Photo by Camilla Greenwell.
Lighting by Joshua Gadsby and sound by Dan Balfour move us between each scene with echoes (children? neighbours? wind?) hinting at snippets of memories not explored or explained. At first, the extended periods of darkness seemed overlong but were perhaps an intended choice designed to help us feel some of Myrtle’s discomfort.
The play is performed in the round and the set (Khadija Raza) is a garden where all the action plays out – except one nightclub scene. One curiosity is that the plants shown in the garden did not seem to reflect Myrtle and Melrose’s Jamaican heritage.
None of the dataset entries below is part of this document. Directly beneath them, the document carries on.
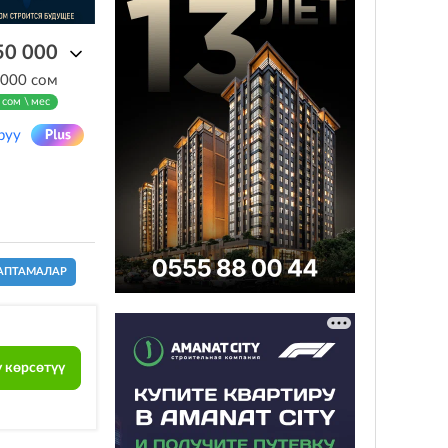
50 000
 000 сом
 сом \ мес
руу
АПТАМАЛАР
 көрсөтүү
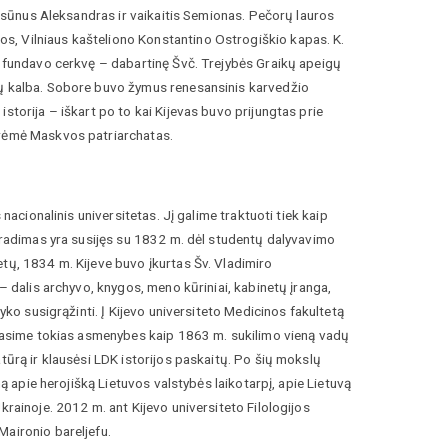
jo sūnus Aleksandras ir vaikaitis Semionas. Pečorų lauros
s, Vilniaus kašteliono Konstantino Ostrogiškio kapas. K.
je fundavo cerkvę – dabartinę Švč. Trejybės Graikų apeigų
ių kalba. Sobore buvo žymus renesansinis karvedžio
storija – iškart po to kai Kijevas buvo prijungtas prie
erėmė Maskvos patriarchatas.
nacionalinis universitetas. Jį galime traktuoti tiek kaip
siradimas yra susijęs su 1832 m. dėl studentų dalyvavimo
tų, 1834 m. Kijeve buvo įkurtas Šv. Vladimiro
– dalis archyvo, knygos, meno kūriniai, kabinetų įranga,
yko susigrąžinti. Į Kijevo universiteto Medicinos fakultetą
ų rasime tokias asmenybes kaip 1863 m. sukilimo vieną vadų
tūrą ir klausėsi LDK istorijos paskaitų. Po šių mokslų
mą apie herojišką Lietuvos valstybės laikotarpį, apie Lietuvą
krainoje. 2012 m. ant Kijevo universiteto Filologijos
Maironio bareljefu.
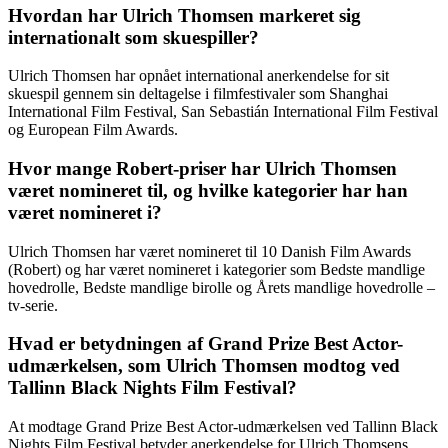
Hvordan har Ulrich Thomsen markeret sig
internationalt som skuespiller?
Ulrich Thomsen har opnået international anerkendelse for sit
skuespil gennem sin deltagelse i filmfestivaler som Shanghai
International Film Festival, San Sebastián International Film Festival
og European Film Awards.
Hvor mange Robert-priser har Ulrich Thomsen
været nomineret til, og hvilke kategorier har han
været nomineret i?
Ulrich Thomsen har været nomineret til 10 Danish Film Awards
(Robert) og har været nomineret i kategorier som Bedste mandlige
hovedrolle, Bedste mandlige birolle og Årets mandlige hovedrolle –
tv-serie.
Hvad er betydningen af Grand Prize Best Actor-
udmærkelsen, som Ulrich Thomsen modtog ved
Tallinn Black Nights Film Festival?
At modtage Grand Prize Best Actor-udmærkelsen ved Tallinn Black
Nights Film Festival betyder anerkendelse for Ulrich Thomsens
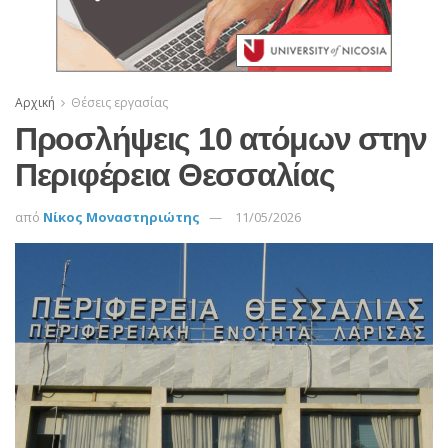
Αρχική
Θέσεις εργασίας
Προσλήψεις 10 ατόμων στην
Περιφέρεια Θεσσαλίας
από
Νίκος Μοναστηριώτης
11/05/2026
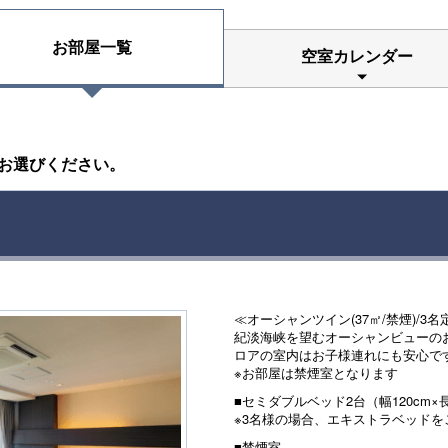
お部屋一覧
空室カレンダー
お選びください。
≪オーシャンツイン(37㎡/禁煙)/3名
紀淡海峡を望むオーシャンビューの
ロアの室内はお子様連れにも安心で
※お部屋は禁煙室となります
■セミダブルベッド2台（幅120cm×長
※3名様の場合、エキストラベッドを
■禁煙室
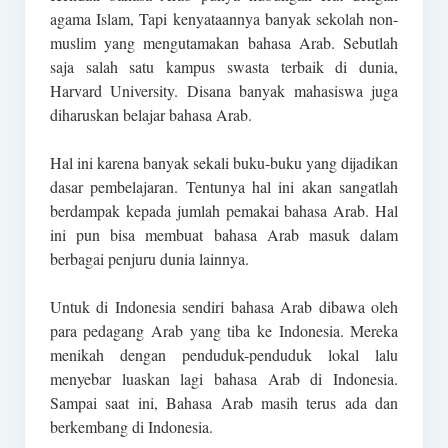
agama Islam, Tapi kenyataannya banyak sekolah non-
muslim yang mengutamakan bahasa Arab. Sebutlah
saja salah satu kampus swasta terbaik di dunia,
Harvard University. Disana banyak mahasiswa juga
diharuskan belajar bahasa Arab.
Hal ini karena banyak sekali buku-buku yang dijadikan
dasar pembelajaran. Tentunya hal ini akan sangatlah
berdampak kepada jumlah pemakai bahasa Arab. Hal
ini pun bisa membuat bahasa Arab masuk dalam
berbagai penjuru dunia lainnya.
Untuk di Indonesia sendiri bahasa Arab dibawa oleh
para pedagang Arab yang tiba ke Indonesia. Mereka
menikah dengan penduduk-penduduk lokal lalu
menyebar luaskan lagi bahasa Arab di Indonesia.
Sampai saat ini, Bahasa Arab masih terus ada dan
berkembang di Indonesia.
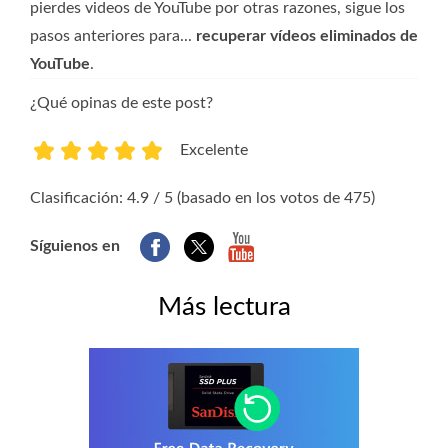
pierdes videos de YouTube por otras razones, sigue los
pasos anteriores para...
recuperar vídeos eliminados de
YouTube
.
¿Qué opinas de este post?
Excelente
1
2
3
4
5
Clasificación: 4.9 / 5 (basado en los votos de 475)
Síguienos en
Más lectura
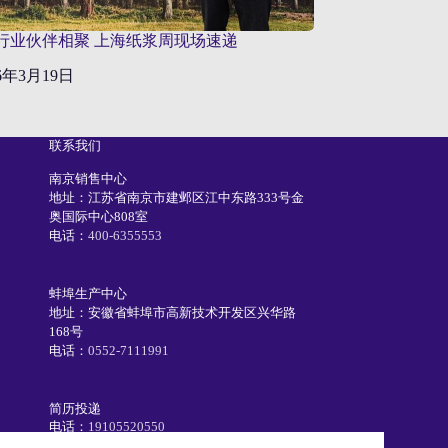
行业伙伴相聚 上海纸浆周现场速递
26年3月19日
联系我们
南京销售中心
地址：江苏省南京市建邺区江中东路333号金
奥国际中心808室
电话：
400-6355553
蚌埠生产中心
地址：安徽省蚌埠市高新技术开发区兴华路
168号
电话：
0552-7111991
简历投递
电话：
19105520550
Email：
recruiting@eetc.cn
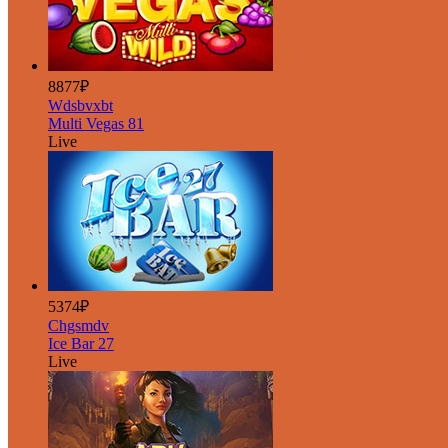
8877₽
Wdsbvxbt
Multi Vegas 81
Live
5374₽
Chgsmdv
Ice Bar 27
Live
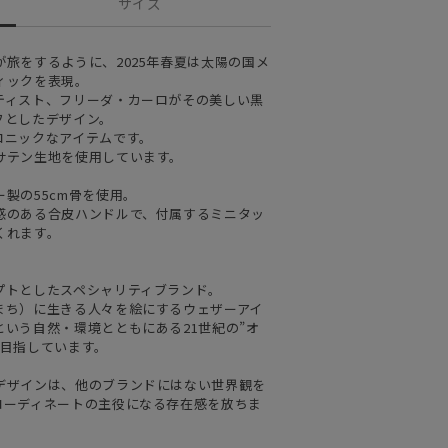
サイズ
旅をするように、2025年春夏は太陽の国メ
ィックを表現。
ティスト、フリーダ・カーロがその美しい黒
フとしたデザイン。
コニックなアイテムです。
サテン生地を使用しています。
製の55cm骨を使用。
感のある合皮ハンドルで、付属するミニタッ
くれます。
プトとしたスペシャリティブランド。
まち）に生きる人々を絵にするウェザーアイ
いう自然・環境とともにある21世紀の”オ
を目指しています。
デザインは、他のブランドにはない世界観を
コーディネートの主役になる存在感を放ちま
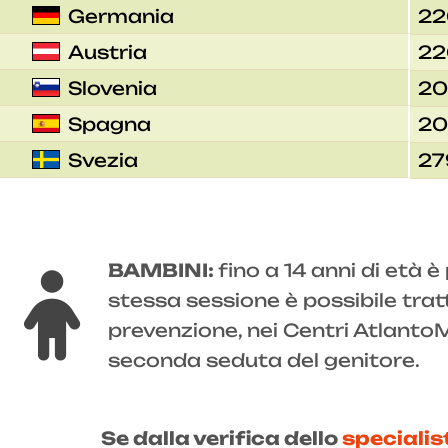
Germania
22
Austria
22
Slovenia
20
Spagna
20
Svezia
27
BAMBINI:
fino a 14 anni di età 
stessa sessione è possibile trat
prevenzione, nei Centri AtlantoMe
seconda seduta del genitore.
Se dalla verifica dello
speciali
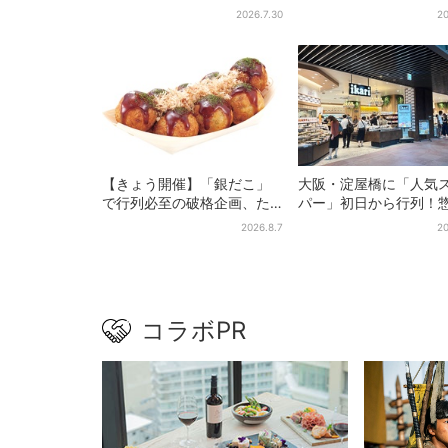
に、「想像しただけでお腹
肉・しゃぶしゃぶ・カ
2026.7.30
20
空く…」SNSで喜びの声
まで…22店舗がオープ
【きょう開催】「銀だこ」
大阪・淀屋橋に「人気
で行列必至の破格企画、た
パー」初日から行列！
こ焼き1舟が88円に「今年こ
＆弁当コーナーは大幅
2026.8.7
20
そ…」
大…人気商品は？
コラボPR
A recent exhibition at the Garden Museum Sowing Roots would suggest that many Jamaican immigrants in South London at this time would have been trying to grow tastes of home.
Diveen Henry is utterly believable as an ailing octogenarian – with her costumes (also Khadija Raza) and shuffling, creaky movement (movement direction by Yarit Dor) adding to the plausibility. Henry captures her fickleness and acerbity so that her love and lack of surprise when her grandson comes out to her as gay seems as fitting as her banning of a beloved cat from the home for ingratitude.
Miss Myrtle’s Garden could be a painful watch but in Danny James King’s deft hands it balances poignancy with affection and wry amusement. It presents important subject matter and is well worth a trip to Shepherd’s Bush.
[Thank you to Bush Theatre for a gifted ticket for an honest review].